The final piece of the acceleration triptych comes in recognizing the effect of population growth on the probability of a beneficial allele fixing: When a population is growing, the probability of a new adaptive allele sweeping to fixation becomes 2(s + r), where r is the population's rate of growth per generation. So if you've got growth occurring at a rate of 1% per generation, a new mutant with a 1% fitness edge then has a 4% chance of fixing rather than the 2% it would have in a static population. On the other hand, a mutant with a 10% advantage would only gain a boost from a 20% chance to a 22% chance. So population growth tends to help give the biggest boost to new mutations that have small but positive fitness advantages, and given the nature of the distribution of fitness effects (which looks like a power law distribution), most of the beneficial mutations will be in this range.

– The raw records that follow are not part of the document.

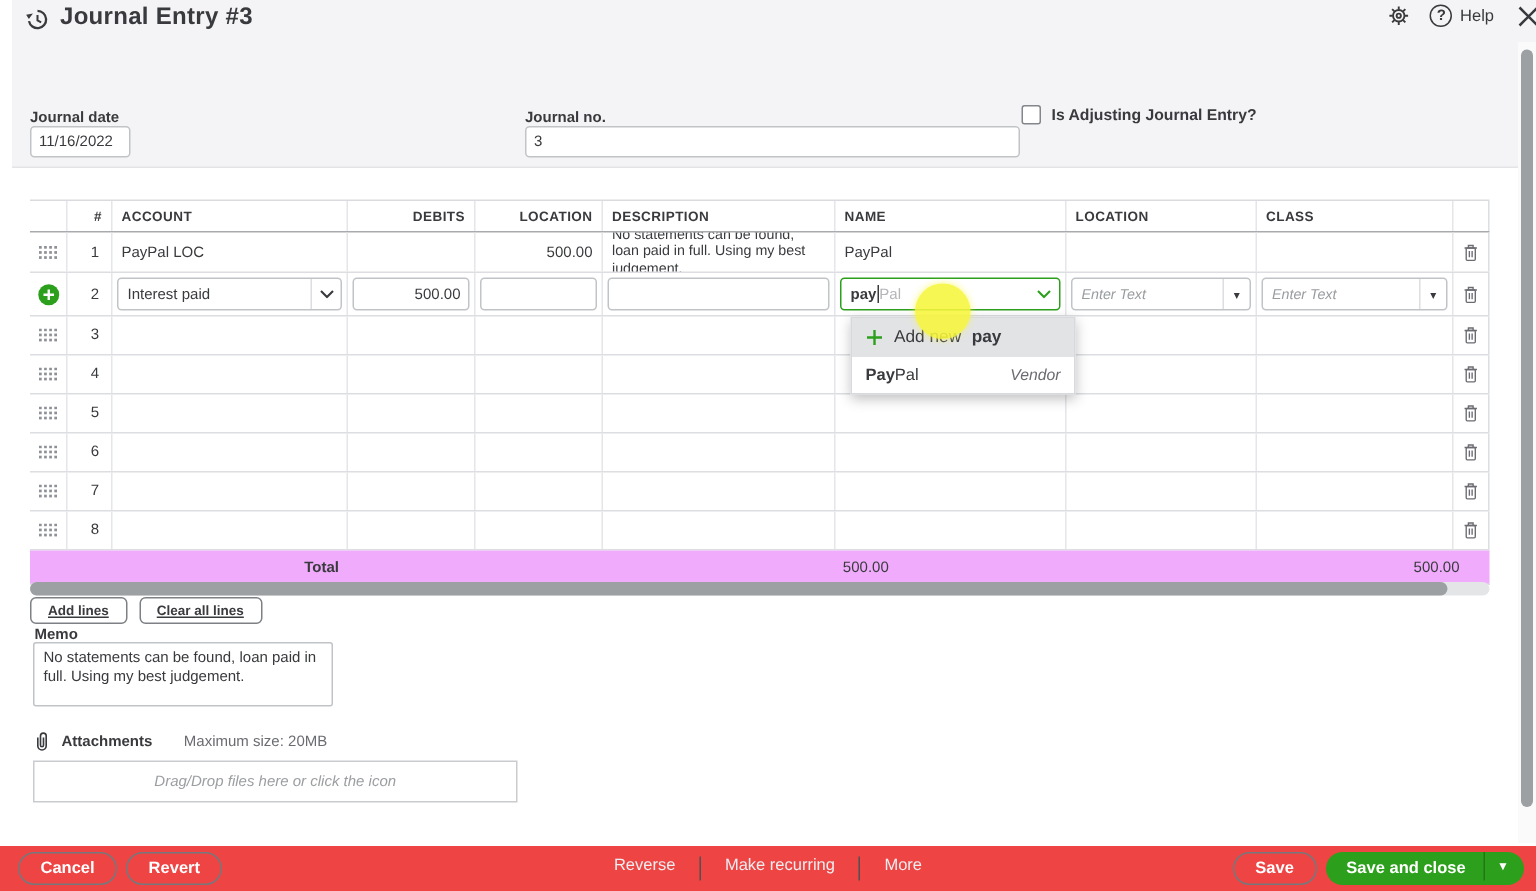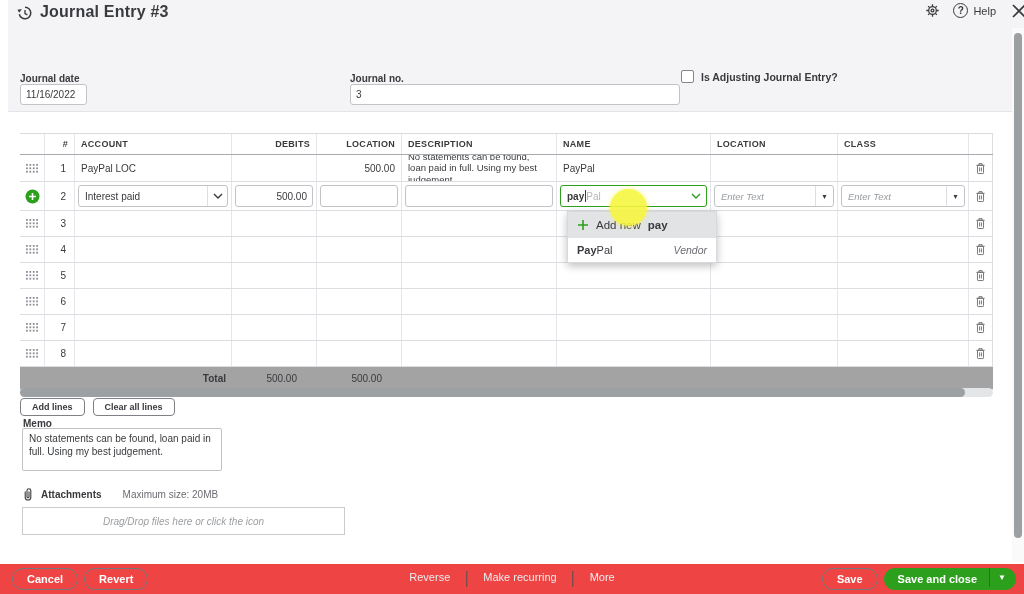--- a/index.html
+++ b/index.html
@@ -55,42 +55,42 @@
   .name-combo { border:1.5px solid #2ca01c; justify-content:space-between; }
   .name-txt { padding-left:6px; display:flex; align-items:center; }
   .typed { font-weight:bold; }
   .caret-line { width:1px; height:12px; background:#393a3d; margin:0 0.5px; }
   .ghost { color:#b3b5b8; }
   .enter-box { justify-content:space-between; cursor:text; }
   .ph { font-style:italic; color:#9preceding5} 
   .ph { font-style:italic; color:#999c9f; padding-left:6px; font-size:9.5px; }
   .dd-car { width:18px; height:100%; border-left:1px solid #dcdee1; display:flex; align-items:center; justify-content:center; font-size:8px; color:#393a3d; cursor:pointer; }
 
-  .total-row { display:flex; height:23px; background:#a3a3a3; border-bottom:1px solid #dcdee1; align-items:center; }
+  .total-row { display:flex; height:23px; background:#f0abfc; border-bottom:1px solid #dcdee1; align-items:center;justify-content:space-between; }
   .tot-label { width:212px; text-align:right; font-weight:bold; padding-right:6px; font-size:10px; }
   .tot-deb { width:85px; text-align:right; padding-right:20px; }
   .tot-cred { width:85px; text-align:right; padding-right:20px; }
 
   
   .name-dd { position:absolute; left:567px; top:211px; width:150px; background:#fff; border:1px solid #d7d9dc; box-shadow:0 3px 8px rgba(0,0,0,.25); z-index:5; }
   .dd-add { height:26px; background:#e2e3e5; display:flex; align-items:center; gap:7px; padding:0 9px; font-size:11.5px; cursor:pointer; }
   .dd-add .term { font-weight:bold; }
   .dd-opt { height:24px; display:flex; align-items:center; justify-content:space-between; padding:0 9px; font-size:11px; cursor:pointer; background:#fff; }
   .dd-type { font-style:italic; color:#6b6c72; font-size:10.5px; }
 
   .cursor-dot { position:absolute; left:610px; top:189px; width:37px; height:37px; border-radius:50%; background:#f7f63c; opacity:.88; z-index:6; box-shadow:0 0 5px rgba(247,246,60,.8); }
 
   
   .hscroll { position:absolute; left:20px; top:388px; width:973px; height:9px; background:#e4e5e7; border-radius:5px; }
   .hthumb { position:absolute; left:0; top:0; width:945px; height:9px; background:#9da0a3; border-radius:5px; cursor:pointer; }
   .vscroll { position:absolute; right:0px; top:28px; width:12px; height:534px; background:#fafafb; }
   .vthumb { position:absolute; left:2px; top:5px; width:8px; height:505px; background:#9da0a3; border-radius:4px; cursor:pointer; }
 
   
-  .line-btns { position:absolute; left:20px; top:398px; display:flex; gap:8px; }
+  .line-btns { position:absolute; left:20px; top:398px; display:flex; gap:8px;text-decoration:underline; }
   .line-btn { border:1px solid #7d8084; border-radius:4px; background:#fff; font-size:9px; font-weight:bold; color:#393a3d; padding:3px 11px; cursor:pointer; font-family:"Liberation Sans", sans-serif; }
   .memo-label { position:absolute; left:23px; top:418px; font-size:10px; font-weight:bold; }
   .memo-box { position:absolute; left:22px; top:428px; width:200px; height:43px; border:1px solid #c1c4c6; border-radius:2px; font-size:10px; line-height:1.25; padding:4px 6px; resize:none; color:#393a3d; font-family:"Liberation Sans", sans-serif; }
   .attach-row { position:absolute; left:22px; top:487px; display:flex; align-items:center; gap:7px; }
   .attach-label { font-size:10px; font-weight:bold; }
   .attach-max { font-size:10px; color:#6b6c72; margin-left:14px; }
   .dropzone { position:absolute; left:22px; top:507px; width:323px; height:28px; border:1px solid #c9cbce; display:flex; align-items:center; justify-content:center; cursor:pointer; }
   .dz-text { font-style:italic; color:#9b9ea1; font-size:10px; }
   .show-existing { position:absolute; left:22px; top:541px; width:323px; text-align:center; font-size:10.5px; color:#0077c5; cursor:pointer; }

So we have environmental changes and population increases working together to cause a remarkable spurt in adaptive evolution. So says the theory, which is derivable straight from Darwinian first principles. The theory can only be wrong if our understandings of either human history or the principles of evolution are wrong, and neither is plausible. But we still have to go check it, and how Hawks et al did this will be discussed in a future post.